There is clearly enough evidence to consider her among the top ten White House stewards.

She ranked lowest of all the First Ladies in leadership despite the fact that:

  • She helped women to recognize their right to equality and to improve their self-image in the U.S. and abroad. “I am for equal rights,” she said. She encouraged more women to go into politics. Pat Nixon lobbied her husband to appoint the first female Supreme Court Justice and spoke publicly about the importance of such an appointment.
  • On foreign visits she made sure that women were invited to political events, where they had previously been excluded, and visited settings where she could encourage women to take an active role in improving their lives.
  • She was the first First Lady to publicly support the Equal Rights Amendment.
  • She focused on volunteerism as her special project to address social problems at the local level and advocated passage of the Domestic Services Volunteer Act.

She was rated the lowest as her Own Woman despite the fact that:

  • She came into the White House saying she wanted to be remembered as the wife of a president, but emerged as a major diplomatic force, traveling to two continents on her own.   
  • She encouraged Nixon to place more women in prominent positions in government.  
  • She starred in two documentaries which promoted her skills as a foreign diplomat (NBC’s “Mrs Nixon’s Travels,” 1969) and her domestic skills as First Lady (ABC’s “A Visit with the First Lady”) and was the subject of a campaign documentary that promoted her as being part of a “new force in diplomacy for goodwill.”
  • She fought her husband and his West Wing staff to bring more average American citizens into White House events.

Why was she ranked so low despite a strong record as First Lady?

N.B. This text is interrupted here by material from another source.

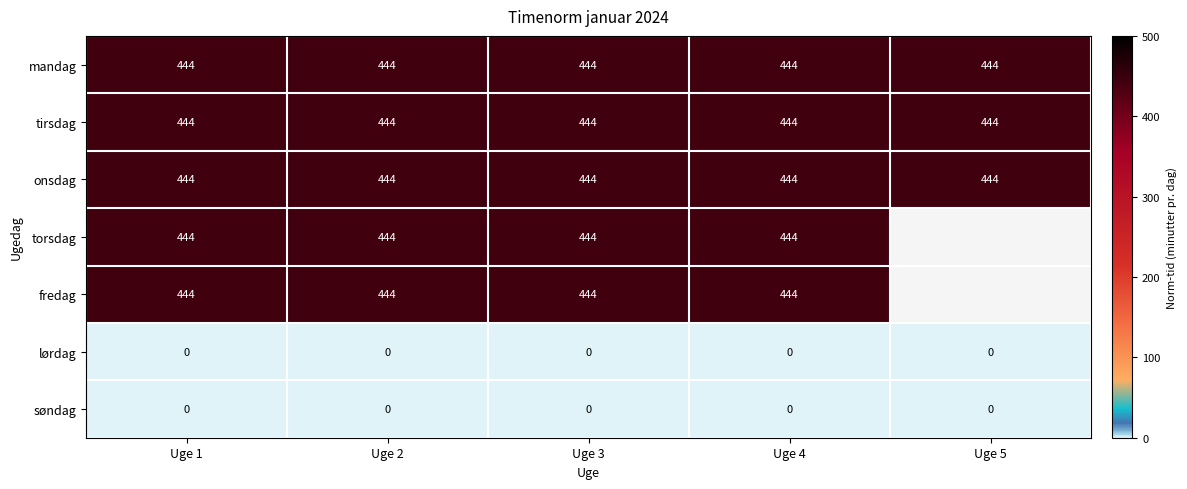

Count the number of data series in this chart.

7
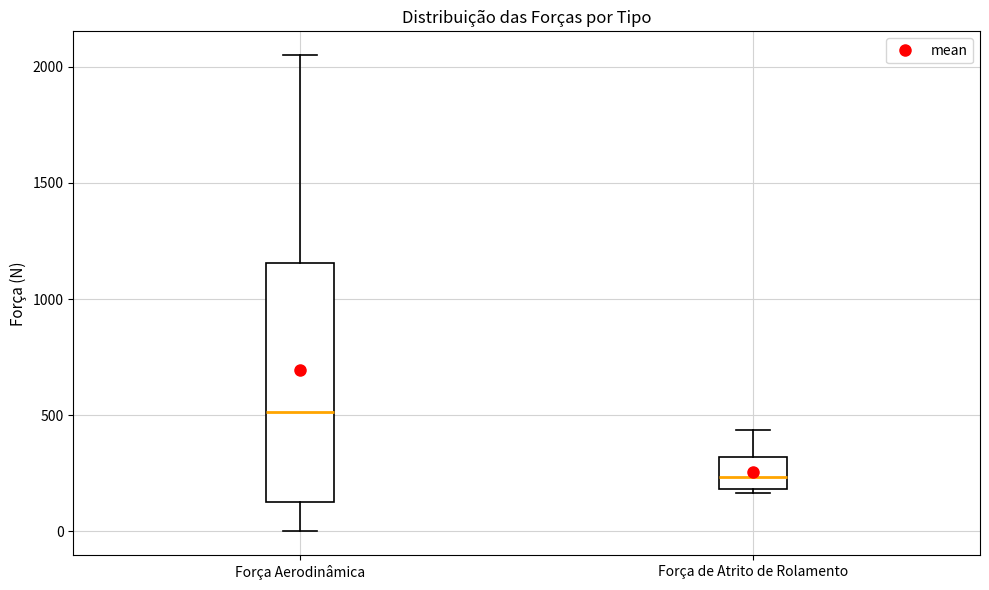

Reading left to right, transcribe this box plot: for each box, give where its median line is, the range the box spans, and where its two whiskers end, as read against the y-axis. The values are not printed on the chart, so give them approximately, as read against the axis.

Força Aerodinâmica: median 500, box 150 to 1150, whiskers 0 to 2050
Força de Atrito de Rolamento: median 250, box 200 to 300, whiskers 150 to 450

President Richard Nixon fell in the most recent (2010) Siena College poll of presidential rankings from 26th to 30th. He ranked last out of all the 43 presidents in the categories of Integrity and Avoiding Crucial Mistakes. Mrs. Nixon’s position, even lower than her husband’s most recent ranking, reflects a prevailing image of her as the passive wife of a despised and polarizing president. The drama of the Watergate crisis seems to have etched her in place as she appeared during that last reclusive year in the White House.

Unlike other presidents’ wives who used their post White House years to spearhead causes, write books, and keep their names in the news, Pat Nixon retired from the public stage following her husband’s resignation in 1974. The stroke she suffered in 1976 left her ill-prepared for public appearances. There also appears to be a bias among the poll respondents to diminish the stature of First Ladies whose husbands left office under a cloud of dissension or whose husband’s presidencies were highly controversial. For instance, Lady Bird Johnson, whose husband left Washington under the cloud of Vietnam, continues to fall in rankings while Jacqueline Kennedy, widow of an assassinated leader, continues to rise.

Her penchant for privacy and her discomfort in the political arena account for part of the misperception of her, but she could also be charming and charismatic in public. Anyone watching her in the “Legacy of the Parks” documentary, or on video representing the president in Africa in 1972 or in the television coverage of the Nixons’ trip to China that spring, will not see the First Lady that these recent Siena College/CSPAN respondents do.

The 242 people polled in the recent Siena/CSPAN polling need to ask themselves why they rated Pat Nixon so low now even though she was voted the Most Admired Woman in the World in 1972. She made the Gallup poll’s top ten list of Most Admired Women fourteen times, including ten times from 1968 through 1979 (three of those times after her husband resigned). Does anyone doubt that it is the shroud of Watergate that continues to pull her down? If it had not been for her husband’s disastrous handling of that one debacle, she would surely be valued more highly for her major contributions to the White House and to the country. They see her mainly through the lens of Watergate. There tends to be a Democratic bias in members of the academy and universities and this may also contribute to her ranking.

Even though she cared little about fame and recognition, First Lady Nixon deserves to be more fully appreciated for her extraordinarily dedicated service to her country.